La propagación de problemas de salud mental en la población atestigua que el modo de existir quizá no sea el más propicio para una vida buena. En La enfermedad del aburrimiento, Josefina Velasco asevera que «todo dolor señala que algo no va bien para darnos la oportunidad de remediarlo». Nunca antes se han consumido tantos ansiolíticos, las consultas de psicología están hacinadas, las terapias proliferan por doquier, la literatura de autoayuda coloniza las librerías, el pensamiento positivo se ha adueñado de la reflexividad y la crítica, la medicalización de asuntos relacionados con malestares de genealogía social y democrática se ha disparado. Dolencias con clara fundamentación política son releídas como carencias psicológicas o desórdenes cognitivos, incapacidades personales en vez de inequidades e injusticias institucionales, inhabilidad para inscribirse en el mundo en vez de cuestionar los mecanismos opresivos implementados para la extracción de beneficio económico. Se individualizan los problemas y se exime de cualquier responsabilidad sobre ellos a la ordenación social de la producción.

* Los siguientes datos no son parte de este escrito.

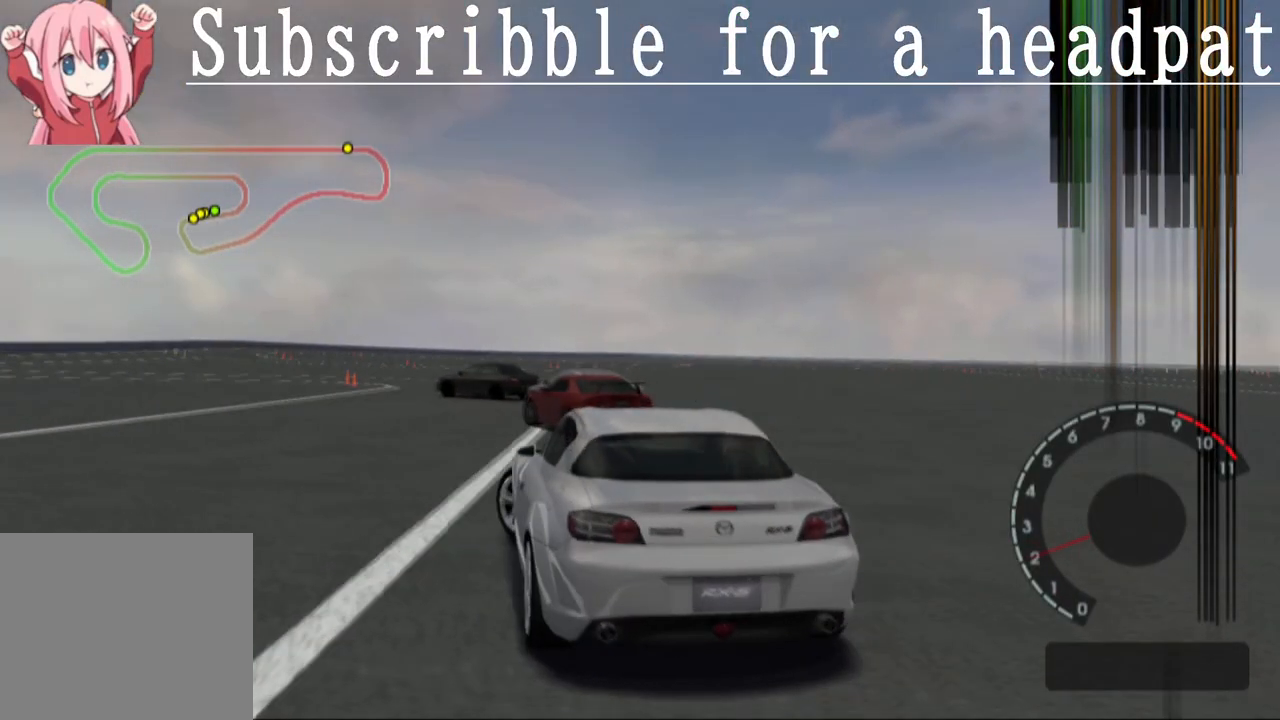
{"buttons": ["CROSS"], "left_stick": "center", "right_stick": "center", "events": [[233, "left_stick", "center"]]}
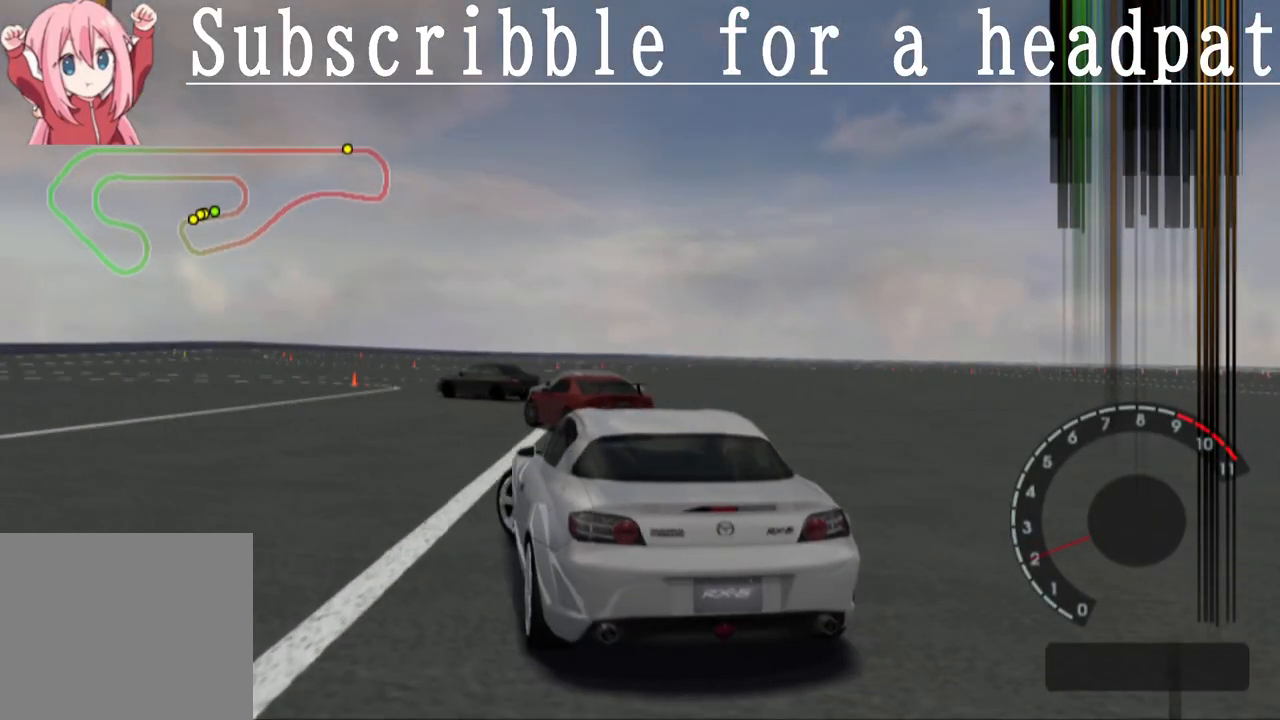
{"buttons": ["CROSS"], "left_stick": "center", "right_stick": "center", "events": []}
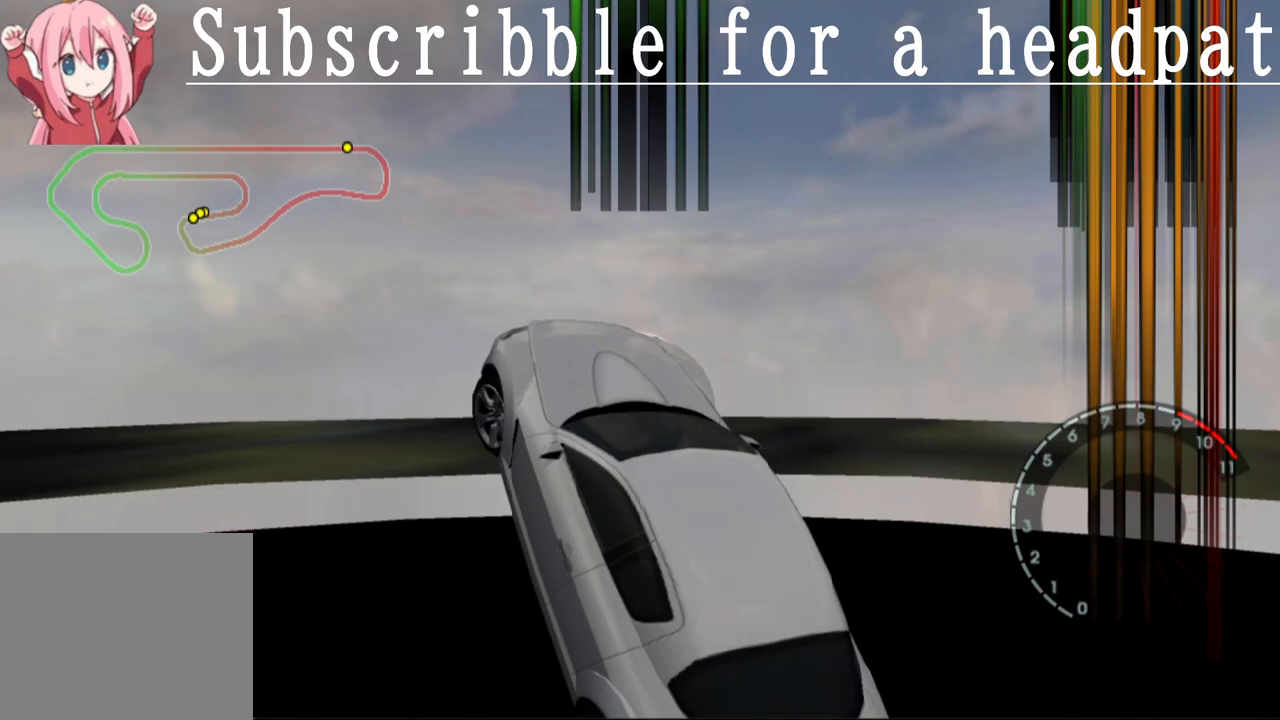
{"buttons": ["CROSS"], "left_stick": "center", "right_stick": "center", "events": []}
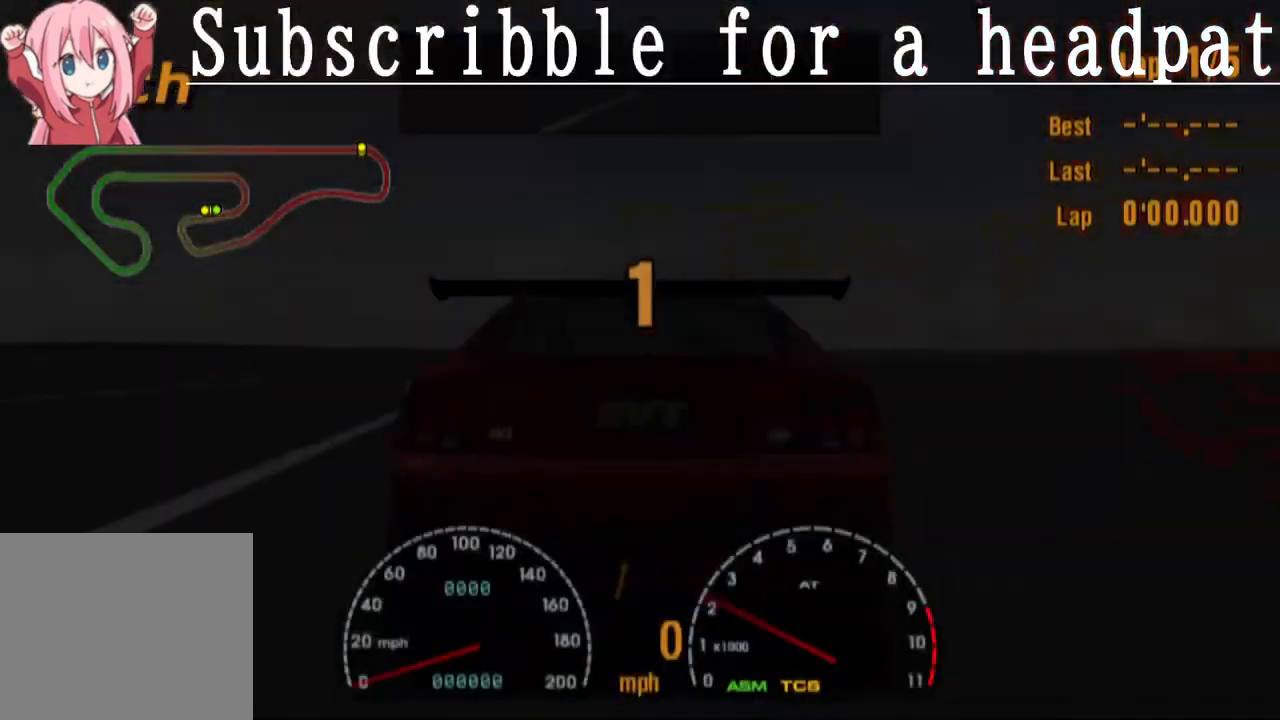
{"buttons": ["CROSS"], "left_stick": "center", "right_stick": "center", "events": []}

Todavía recuerdo el impacto que me provocó leer la idea de blancura en la obra Desaparecer de sí de David Le Breton. La blancura es el deseo de esfumarse de la dramaturgia social cuando ser uno mismo resulta imposible o depara angustia, diluirse de un escenario cronófago e insaciable que extenúa a las personas exigiéndoles lo máximo (flexibilidad, adaptabilidad, disponibilidad, movilidad, cualificación, tiempo) a cambio de reintegrarles lo mínimo (salarios que no garantizan la supervivencia ni permiten salir de la intermitencia laboral, o pagos metafóricos en los que no se abona ninguna cantidad económica). Surgen sensibilidades que no pueden soportar lo insoportable y enferman. Otras aceptan lo inaceptable, capitulan ante realidades que laceran y les canibalizan la vida, o albergan la promesa de salir de allí en un lapso de tiempo que no cejan de diferir, y enferman también de frustración y alienación. No se pueden ni se deben vivir vidas que cercenan la vida, vidas desarraigadas de la propia vida. Son vidas en las que no hay futuro (vidas sin poder esbozar los más mínimos planes de vida, sin seguridad ni predictibilidad), sino un presente continuo en el que se va postergando todo aquello que  motiva y apasiona pensando que algún día se podrá cristalizar. La promesa de un cambio meliorativo continúa floreciente mientras la vida se marchita en estructuras sociales y económicas ajenas por completo al arbitrio  de la persona que las padece, a quien sin embargo se le recalca que será su esfuerzo y su voluntad quienes le faculten o no ese ansiado cambio. La promesa como artefacto sentimental interpreta un papel prevalente en este drama social. Cronifica la estructura y responsabiliza de su suerte a quien no sale de ella, a quien prosigue con una vida aplazada de la que probablemente nunca podrá librarse.